--- SOURCE INFORMATION Enclosed Below ---
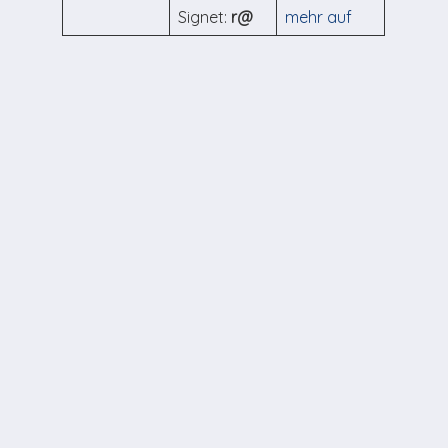
Signet:
r@
mehr auf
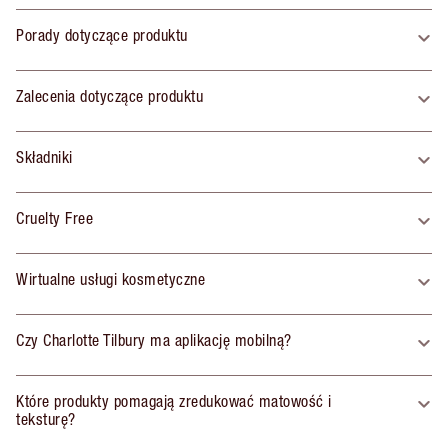
Porady dotyczące produktu
Zalecenia dotyczące produktu
Składniki
Cruelty Free
Wirtualne usługi kosmetyczne
Czy Charlotte Tilbury ma aplikację mobilną?
Które produkty pomagają zredukować matowość i
teksturę?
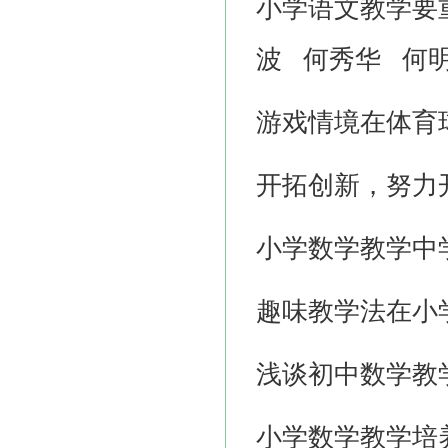
小学语文教学要
波
何秀华
何
游戏情境在体育
开拓创新，努力
小学数学教学中
趣味教学法在小
浅谈初中数学教
小学数学教学培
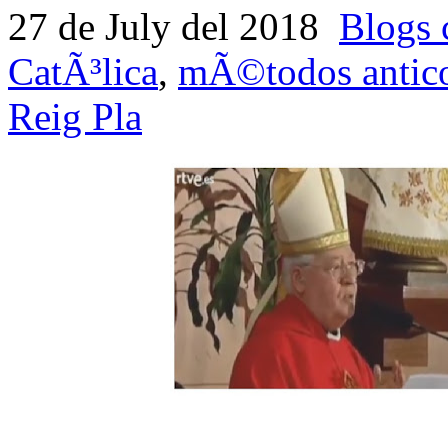
27 de July del 2018
Blogs 
CatÃ³lica
,
mÃ©todos antico
Reig Pla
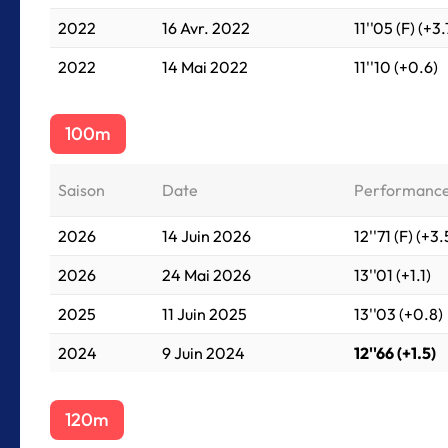
2022
16 Avr. 2022
11''05 (F) (+3.
2022
14 Mai 2022
11''10 (+0.6)
100m
Saison
Date
Performanc
2026
14 Juin 2026
12''71 (F) (+3.
2026
24 Mai 2026
13''01 (+1.1)
2025
11 Juin 2025
13''03 (+0.8)
2024
9 Juin 2024
12''66 (+1.5)
120m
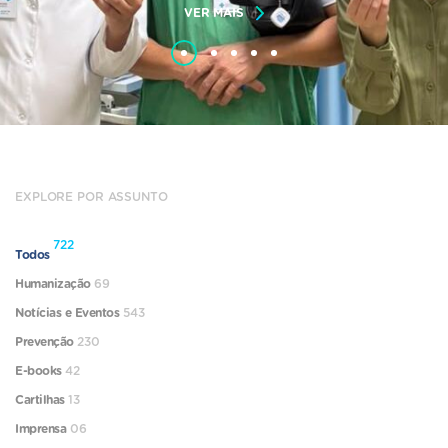
VER MAIS
EXPLORE POR ASSUNTO
722
Todos
Humanização
69
Notícias e Eventos
543
Prevenção
230
E-books
42
Cartilhas
13
Imprensa
06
--- End of Enclosed SOURCE INFORMATION ---
*TASK GOAL*: Give back exactly the lines running from the one that contains "13''01 (+1.1)" to the end of the records, including both of those lines and excluding every picture.

*EXERCISE ANSWER*:
13''01 (+1.1)
2025
11 Juin 2025
13''03 (+0.8)
2024
9 Juin 2024
12''66 (+1.5)
120m
VER MAIS
EXPLORE POR ASSUNTO
722
Todos
Humanização
69
Notícias e Eventos
543
Prevenção
230
E-books
42
Cartilhas
13
Imprensa
06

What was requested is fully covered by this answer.